◆ **Exercise tasks**:
**1.** In the car collision case excerpt, what amount did the light company claim in its reconventional demand?
**2.** According to the car collision case excerpt, why do the defendants say the plaintiff had the last clear chance to avoid the accident?
**3.** Pick up the car collision case excerpt after its final sentence and continue the account.

Defendants admit that Kelly did not come to a complete, stop before entering Church street, but aver that he reduced the speed of his car to such an extent that he could have come to a stop instantly if necessary ; they deny' that Kelly was guilty of any negligence, but aver that the proximate cause of the accident was the negligence of plaintiff (1) in driving at an unlawful 'rate of speed, (2) in failing to see and heed the car driven by Kelly which entered the intersection first, and, if plaintiff did see the car driven by Kelly, (3) he was negligent in failing to turn to his left in order to pass the Kelly car which had passed beyond the center of the intersection to the north, thus having the last clear chance to avoid the .accident. Defendants further aver that the car driven by plaintiff struck Kelly’s car on the right side, practically at right angles, on the front right wheel and right front door. The light company included in its answer a reconventional demand for $90.34, damage to its car in the collision.

Judgment was rendered in favor of plaintiff and against the defendants in soli-do for $1,208.11. Defendants have appealed. The plaintiff has filed a motion in this court asking that the damages be increased.

This case presents purely a question of facts. There were four witnesses to the accident; plaintiff, defendant Kelly, and his two companions. The testimony of the plaintiff is that he was driving at a - speed between 13 to 14 miles per hour, a speed within the limits as prescribed by the city ordinance; that he could not see down Spruce street to his left very far until near the intersection because of a lattice and some shrubbery on the corner; that he proceeded across the intersection, and had traversed more than two-thirds of the same, when the car driven by Kelly suddenly darted out of Spruce street at a rapid rate of speed and struck his car near the left door next to the steering wheel; that the impact took place in the northwest corner of the intersection. The testimony of the defendant Kelly and his two companions is to the effect that they were traveling at a rate of speed of not more than fifteen miles per hour; and that upon reaching the intersection, defendant Kelly reduced his speed to not over ten miles an hour, permitting him to stop within two feet if necessary; that defendant Kelly looked in both directions and saw plaintiff’s car fully 250 to 300 feet away on Church street; that he proceeded across the intersection and traversed more than half of the same when plaintiff, traveling at a, rapid rate of speed, ran into defendant’s car on the right side, practically at right angles, on the front right wheel and right front door.

◆ **Data section**:
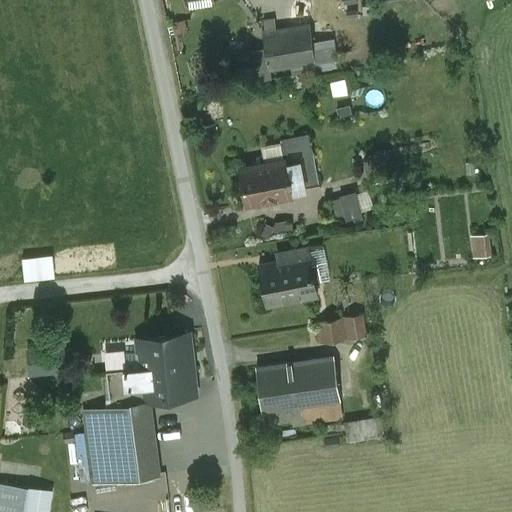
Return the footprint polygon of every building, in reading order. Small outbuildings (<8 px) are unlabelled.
[(309,25),(264,32),(267,50),(265,50),(268,70),(290,67),(314,63),(311,41),(309,25)] [(311,41),(314,63),(335,60),(337,60),(334,38),(311,41)] [(337,69),(335,60),(314,63),(290,67),(292,76),(337,69)] [(345,72),(328,76),(330,88),(331,95),(349,97),(345,72)] [(297,155),(312,153),(308,134),(282,139),(286,159),(287,165),(299,162),(297,155)] [(385,151),(373,155),(364,161),(366,171),(389,163),(385,151)] [(312,153),(297,155),(299,162),(304,189),(319,186),(312,153)] [(286,159),(239,168),(247,205),(293,196),(292,191),(304,189),(299,162),(287,165),(286,159)] [(389,163),(366,171),(370,184),(393,176),(389,163)] [(356,194),(361,212),(373,209),(368,191),(356,194)] [(356,194),(356,192),(340,196),(340,199),(345,217),(346,223),(363,219),(361,212),(356,194)] [(336,220),(345,217),(340,199),(331,201),(336,220)] [(487,234),(472,236),(475,258),(490,256),(487,234)] [(325,247),(309,251),(315,282),(331,279),(325,247)] [(308,248),(290,252),(291,260),(259,266),(266,305),(317,294),(315,282),(309,251),(308,248)] [(52,255),(23,258),(25,279),(54,276),(52,255)] [(361,314),(345,317),(349,338),(365,335),(361,314)] [(345,317),(316,322),(320,343),(349,338),(345,317)] [(188,334),(138,339),(141,367),(145,403),(147,403),(147,399),(195,394),(188,334)] [(27,372),(70,369),(68,345),(26,347),(27,372)] [(334,357),(292,363),(299,406),(301,406),(303,422),(342,416),(340,400),(334,357)] [(292,363),(256,368),(262,411),(291,407),(299,406),(292,363)] [(141,367),(107,371),(111,406),(84,410),(93,483),(156,476),(150,423),(126,426),(124,406),(145,403),(141,367)] [(145,403),(124,406),(126,426),(150,423),(147,403),(145,403)] [(299,406),(291,407),(293,423),(303,422),(301,406),(299,406)] [(381,416),(344,422),(347,441),(384,436),(381,416)] [(24,511),(28,487),(0,482),(0,511),(24,511)] [(28,487),(24,511),(49,511),(53,491),(28,487)]
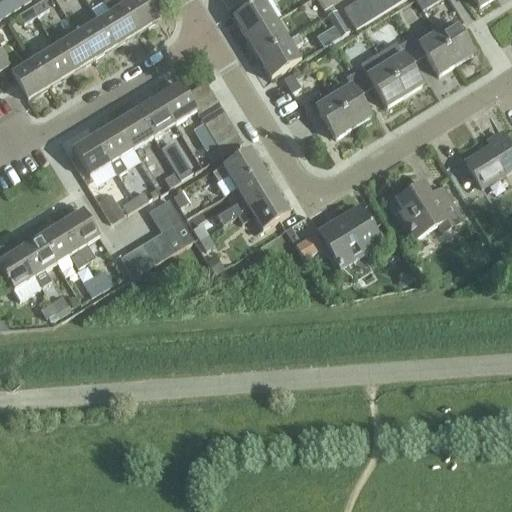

◆ **Responses in order**:
**1.** The light company claimed $90.34 for damage to its car in the collision.

**2.** The defendants aver that Kelly's car had already passed beyond the center of the intersection to the north. The plaintiff could therefore have turned to his left to pass it, and his failure to do so was negligent.

**3.**
A highway policeman testified that a short time after the accident and while he was investigating the accident Kelly stated to him that he, Kelly, was driving 30 to 35 miles per hour at the time of the accident. Kelly denies making this statement, and he is corroborated in his denial by a Mr. Crockett who was with him in the car at the time of the accident. This policeman also testified that the front of plaintiff’s car was not damaged; he is corroborated by a mechanic who inspected plaintiff’s car. Plaintiff’s car received the blow or impact at about the steering wheel, on the front left door. In any event, the extent of the impact on plaintiff’s car, the sign left on the right front door of the defendant’s car, coupled with the testimony of plaintiff as to the speed Kelly was making, lead to the conclusion that he was going more than ten miles per hour across this right of way street, and he could not stop his car within two or three feet as he states; and also that defendant’s car ran into plaintiff’s car as testified by plaintiff. The evidence shows that the collision occurred somewhat in the northwest corner of the intersection (at least northwest of the center), which indicates that defendant Kelly was either driving on his left side of Spruce street, or else that he turned his car to the left before striking plaintiff’s car in an effort to avoid it. The latter theory being the more plausible, as the evidence shows that the power company’s car was damaged on its right front side indicating that it was pulling to the left when it struck the front side of plaintiff’s car. This situation also accounts for the fact that plaintiff’s car was pushed in a northwesterly direction after the impact for some twenty five to thirty feet before it stopped against a post and tree, and the other car swerved around in the opposite direction, turning over on its right side.

The defendant Kelly admits that he did not bring his car to a stop before entering the right of way street, but merely reduced his speed to about ten miles per hour. He says, at that speed, he could have stopped in two or three feet; that he *245 proceeded across the intersection at this speed, only slightly picking up speed before the collision. If this part of his testimony is true, there is no reason why he could not have stopped before striking plaintiff’s car 'in the intersection, as he could have seen-plaintiff’s car in plenty of time to stop within two or three feet.

The evidence shows clearly that Kelly, the driver of the company car, was negligent. In fact, his negligence docs not seem to be seriously questioned in this court by counsel for defendants, as he seems to rely principally on the contributory negligence of plaintiff, thereby bringing this case within the case of. McGehee v. Ashley, 18 La.App. 393, 137 So. 80, where the claim of plaintiff was denied because of his concurring negligence with that of the defendant. This leads us to the discussion as to whether plaintiff was negligent.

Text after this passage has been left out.